> **WORK TO BE COMPLETED**:
Reproduce every line of the data below verbatim, character for character.

> **COLLECTED DATA**:

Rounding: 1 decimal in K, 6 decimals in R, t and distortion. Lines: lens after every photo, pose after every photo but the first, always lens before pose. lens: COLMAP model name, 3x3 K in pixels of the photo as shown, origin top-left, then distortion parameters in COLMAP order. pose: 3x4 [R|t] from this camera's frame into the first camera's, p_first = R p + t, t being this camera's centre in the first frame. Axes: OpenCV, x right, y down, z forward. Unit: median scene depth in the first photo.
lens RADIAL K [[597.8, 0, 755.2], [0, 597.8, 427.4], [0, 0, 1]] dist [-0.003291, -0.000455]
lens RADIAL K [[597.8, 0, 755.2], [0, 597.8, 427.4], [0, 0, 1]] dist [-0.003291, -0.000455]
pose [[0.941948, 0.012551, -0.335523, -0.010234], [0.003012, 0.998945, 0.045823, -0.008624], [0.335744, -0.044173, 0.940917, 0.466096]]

> **RESPONSE**:
Rounding: 1 decimal in K, 6 decimals in R, t and distortion. Lines: lens after every photo, pose after every photo but the first, always lens before pose. lens: COLMAP model name, 3x3 K in pixels of the photo as shown, origin top-left, then distortion parameters in COLMAP order. pose: 3x4 [R|t] from this camera's frame into the first camera's, p_first = R p + t, t being this camera's centre in the first frame. Axes: OpenCV, x right, y down, z forward. Unit: median scene depth in the first photo.
lens RADIAL K [[597.8, 0, 755.2], [0, 597.8, 427.4], [0, 0, 1]] dist [-0.003291, -0.000455]
lens RADIAL K [[597.8, 0, 755.2], [0, 597.8, 427.4], [0, 0, 1]] dist [-0.003291, -0.000455]
pose [[0.941948, 0.012551, -0.335523, -0.010234], [0.003012, 0.998945, 0.045823, -0.008624], [0.335744, -0.044173, 0.940917, 0.466096]]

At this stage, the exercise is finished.